You've basically answered the question yourself.

$$\lambda K$$ is just another name for the standard, untyped lambda calculus.

$$\lambda I$$ is a strict subset of $$\lambda K$$.

$$\lambda I$$ doesn't allow terms where one abstracts over a variable but doesn't use it. So $$K = \lambda xy.x \in \lambda K$$ but $$K \not\in \lambda I$$

Thanks to this restriction, $$\lambda I$$ has some interesting properties, in particular if $$M$$ has a normal form then so do all its sub-terms.

Barendregt, H. P. The Lambda Calculus: Its Syntax and Semantics contains some notes about $$\lambda I$$, namely:

... the $$\lambda I$$ calculus is sufficient to define all recursive functions (since $$K_1 := \lambda xy . yIIx$$ satisfies $$K_1xc_n = x$$ for each of Church's numerals $$c_n := \lambda fz . f^n z$$ - it is also the case that for each finite set $$n$$ of nf's, we can find a "local $$K$$ for $$n$$" $$K_n$$ such that $$K_nMN = M$$ for each $$N$$ in $$n$$).

... The $$\lambda I$$ calculus corresponds to the combinatory logic with primitive combinators $$I$$, $$B$$, $$C$$, and $$S$$. ...

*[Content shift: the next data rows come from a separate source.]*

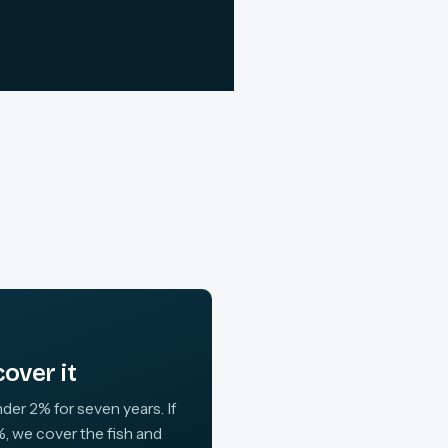
over it
der 2% for seven years. If
, we cover the fish and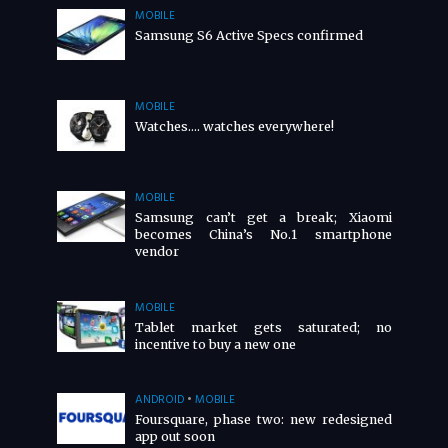
MOBILE
Samsung S6 Active Specs confirmed
MOBILE
Watches…. watches everywhere!
MOBILE
Samsung can’t get a break; Xiaomi
becomes China’s No.1 smartphone
vendor
MOBILE
Tablet market gets saturated; no
incentive to buy a new one
ANDROID
•
MOBILE
Foursquare, phase two: new redesigned
app out soon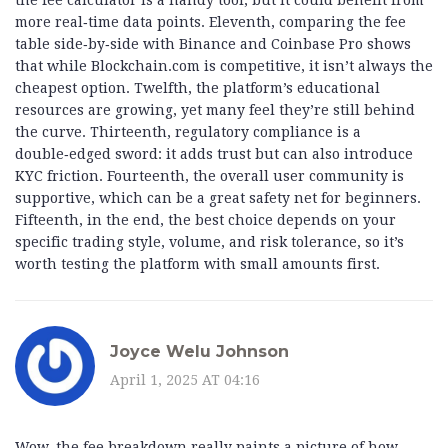
the fee calculator is a handy tool, but it could benefit from
more real‑time data points. Eleventh, comparing the fee
table side‑by‑side with Binance and Coinbase Pro shows
that while Blockchain.com is competitive, it isn’t always the
cheapest option. Twelfth, the platform’s educational
resources are growing, yet many feel they’re still behind
the curve. Thirteenth, regulatory compliance is a
double‑edged sword: it adds trust but can also introduce
KYC friction. Fourteenth, the overall user community is
supportive, which can be a great safety net for beginners.
Fifteenth, in the end, the best choice depends on your
specific trading style, volume, and risk tolerance, so it’s
worth testing the platform with small amounts first.
Joyce Welu Johnson
April 1, 2025 AT 04:16
Wow, the fee breakdown really paints a picture of how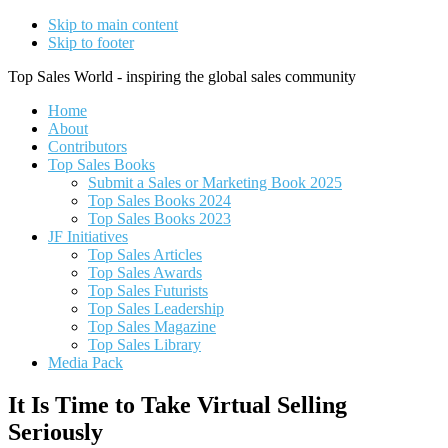
Skip to main content
Skip to footer
Top Sales World - inspiring the global sales community
Home
About
Contributors
Top Sales Books
Submit a Sales or Marketing Book 2025
Top Sales Books 2024
Top Sales Books 2023
JF Initiatives
Top Sales Articles
Top Sales Awards
Top Sales Futurists
Top Sales Leadership
Top Sales Magazine
Top Sales Library
Media Pack
It Is Time to Take Virtual Selling
Seriously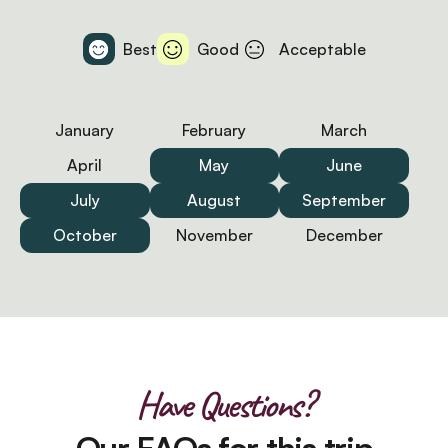
Best
Good
Acceptable
January
February
March
April
May
June
July
August
September
October
November
December
Have Questions?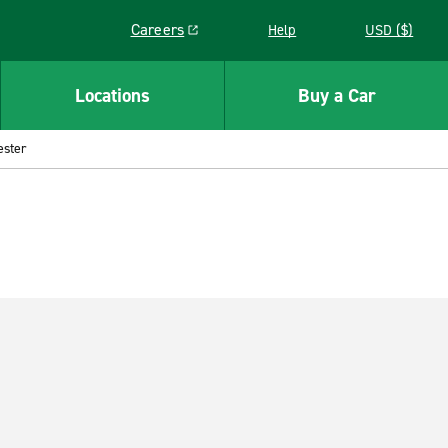
Careers
Help
USD ($)
Link opens in a new window
Locations
Buy a Car
ester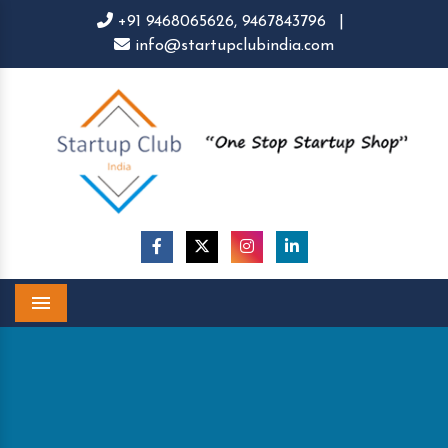
+91 9468065626,
9467843796
|
info@startupclubindia.com
Menu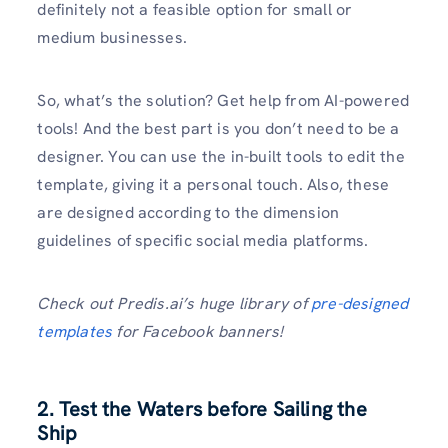
definitely not a feasible option for small or
medium businesses.
So, what’s the solution? Get help from AI-powered
tools! And the best part is you don’t need to be a
designer. You can use the in-built tools to edit the
template, giving it a personal touch. Also, these
are designed according to the dimension
guidelines of specific social media platforms.
Check out Predis.ai’s huge library of
pre-designed
templates
for Facebook banners!
2. Test the Waters before Sailing the
Ship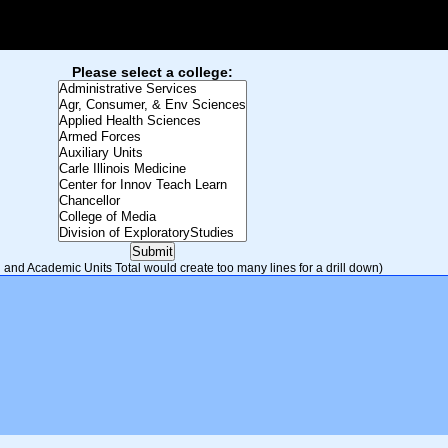
Please select a college:
and Academic Units Total would create too many lines for a drill down)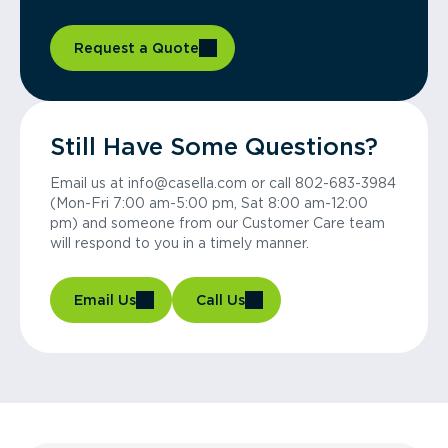
Request a Quote
Still Have Some Questions?
Email us at info@casella.com or call 802-683-3984
(Mon-Fri 7:00 am-5:00 pm, Sat 8:00 am-12:00
pm) and someone from our Customer Care team
will respond to you in a timely manner.
Email Us
Call Us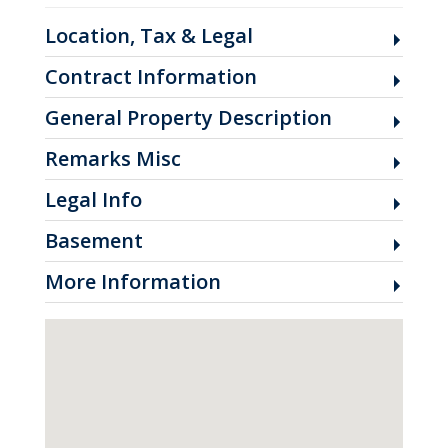
Location, Tax & Legal
Contract Information
General Property Description
Remarks Misc
Legal Info
Basement
More Information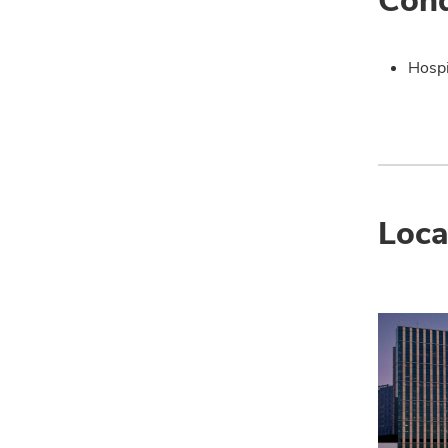
Hospi
Loca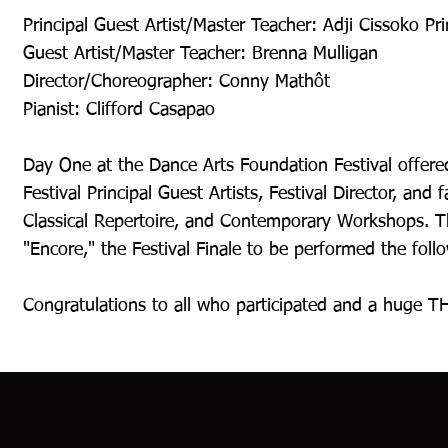
Principal Guest Artist/Master Teacher: Adji Cissoko Pri
Guest Artist/Master Teacher: Brenna Mulligan
Director/Choreographer: Conny Mathôt
Pianist: Clifford Casapao
Day One at the Dance Arts Foundation Festival offered
Festival Principal Guest Artists, Festival Director, and
Classical Repertoire, and Contemporary Workshops. T
"Encore," the Festival Finale to be performed the foll
Congratulations to all who participated and a huge TH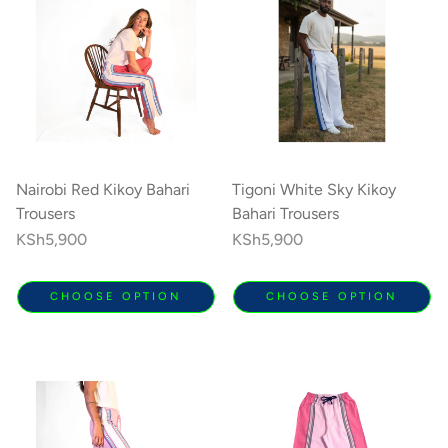
Nairobi Red Kikoy Bahari
Tigoni White Sky Kikoy
Trousers
Bahari Trousers
Regular
KSh5,900
Regular
KSh5,900
price
price
CHOOSE OPTION
CHOOSE OPTION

• Since the term recursive is abused, does he mean $\lambda_I$ is universal?
– day
Feb 17, 2013 at 15:58
• @plmday I'm not sure what you mean by universal. I extended the citation a bit. The statement means that in $\lambda I$ one can express all $\mu$-recursive functions. This means that any Turing machine can be simulated in $\lambda I$ (and of course in $\lambda K$ as well). See also Church-Turing thesis.
– Petr
Feb 17, 2013 at 19:45

I don't have much to add to the other answers, except that for termination behavior, it is sufficient to consider only the $\lambda_I$ version: see e.g. Strong Normalization from Weak Normalization by Translation into the Lambda-I-Calculus by Gortz, Reuss and Sorensen.

In effect, intuitively, by definition later one includes former one as a subset. Also observe that in the real world, unused variables are norm, unless compiler catches it up. Does that answer some part of your query?